Work task
Should any entry seem unclear, still set it down exactly as given, along with all the others.

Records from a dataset
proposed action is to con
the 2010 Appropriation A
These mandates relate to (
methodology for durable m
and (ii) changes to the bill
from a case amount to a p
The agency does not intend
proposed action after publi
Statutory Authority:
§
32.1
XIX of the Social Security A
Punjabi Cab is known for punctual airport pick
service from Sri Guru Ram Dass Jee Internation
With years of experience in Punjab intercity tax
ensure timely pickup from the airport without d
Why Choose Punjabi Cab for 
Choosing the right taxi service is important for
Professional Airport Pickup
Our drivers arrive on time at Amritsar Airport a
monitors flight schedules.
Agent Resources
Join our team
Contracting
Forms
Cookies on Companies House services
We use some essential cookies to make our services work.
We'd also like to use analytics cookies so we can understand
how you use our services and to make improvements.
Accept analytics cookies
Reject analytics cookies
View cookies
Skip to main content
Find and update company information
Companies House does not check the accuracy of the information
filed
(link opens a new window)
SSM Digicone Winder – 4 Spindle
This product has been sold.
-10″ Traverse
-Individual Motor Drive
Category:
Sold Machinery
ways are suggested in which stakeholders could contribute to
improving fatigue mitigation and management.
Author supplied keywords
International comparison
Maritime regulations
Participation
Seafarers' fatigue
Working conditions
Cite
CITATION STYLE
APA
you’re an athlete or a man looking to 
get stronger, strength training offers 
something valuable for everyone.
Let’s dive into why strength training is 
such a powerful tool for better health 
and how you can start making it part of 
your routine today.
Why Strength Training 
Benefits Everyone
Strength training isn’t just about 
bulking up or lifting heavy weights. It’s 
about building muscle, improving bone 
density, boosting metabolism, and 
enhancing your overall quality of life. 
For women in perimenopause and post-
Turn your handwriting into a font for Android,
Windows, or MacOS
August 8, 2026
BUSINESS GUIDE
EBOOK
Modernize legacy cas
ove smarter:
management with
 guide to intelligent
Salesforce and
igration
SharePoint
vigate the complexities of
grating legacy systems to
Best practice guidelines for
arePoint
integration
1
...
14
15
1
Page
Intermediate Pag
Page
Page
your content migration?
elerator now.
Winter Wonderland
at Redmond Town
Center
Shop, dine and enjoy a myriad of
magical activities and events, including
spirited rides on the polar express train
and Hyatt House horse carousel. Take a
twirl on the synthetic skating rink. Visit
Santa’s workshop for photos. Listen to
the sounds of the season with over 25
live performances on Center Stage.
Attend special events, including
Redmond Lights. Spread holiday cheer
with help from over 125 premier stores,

Completed task
proposed action is to con
the 2010 Appropriation A
These mandates relate to (
methodology for durable m
and (ii) changes to the bill
from a case amount to a p
The agency does not intend
proposed action after publi
Statutory Authority:
§
32.1
XIX of the Social Security A
Punjabi Cab is known for punctual airport pick
service from Sri Guru Ram Dass Jee Internation
With years of experience in Punjab intercity tax
ensure timely pickup from the airport without d
Why Choose Punjabi Cab for 
Choosing the right taxi service is important for
Professional Airport Pickup
Our drivers arrive on time at Amritsar Airport a
monitors flight schedules.
Agent Resources
Join our team
Contracting
Forms
Cookies on Companies House services
We use some essential cookies to make our services work.
We'd also like to use analytics cookies so we can understand
how you use our services and to make improvements.
Accept analytics cookies
Reject analytics cookies
View cookies
Skip to main content
Find and update company information
Companies House does not check the accuracy of the information
filed
(link opens a new window)
SSM Digicone Winder – 4 Spindle
This product has been sold.
-10″ Traverse
-Individual Motor Drive
Category:
Sold Machinery
ways are suggested in which stakeholders could contribute to
improving fatigue mitigation and management.
Author supplied keywords
International comparison
Maritime regulations
Participation
Seafarers' fatigue
Working conditions
Cite
CITATION STYLE
APA
you’re an athlete or a man looking to 
get stronger, strength training offers 
something valuable for everyone.
Let’s dive into why strength training is 
such a powerful tool for better health 
and how you can start making it part of 
your routine today.
Why Strength Training 
Benefits Everyone
Strength training isn’t just about 
bulking up or lifting heavy weights. It’s 
about building muscle, improving bone 
density, boosting metabolism, and 
enhancing your overall quality of life. 
For women in perimenopause and post-
Turn your handwriting into a font for Android,
Windows, or MacOS
August 8, 2026
BUSINESS GUIDE
EBOOK
Modernize legacy cas
ove smarter:
management with
 guide to intelligent
Salesforce and
igration
SharePoint
vigate the complexities of
grating legacy systems to
Best practice guidelines for
arePoint
integration
1
...
14
15
1
Page
Intermediate Pag
Page
Page
your content migration?
elerator now.
Winter Wonderland
at Redmond Town
Center
Shop, dine and enjoy a myriad of
magical activities and events, including
spirited rides on the polar express train
and Hyatt House horse carousel. Take a
twirl on the synthetic skating rink. Visit
Santa’s workshop for photos. Listen to
the sounds of the season with over 25
live performances on Center Stage.
Attend special events, including
Redmond Lights. Spread holiday cheer
with help from over 125 premier stores,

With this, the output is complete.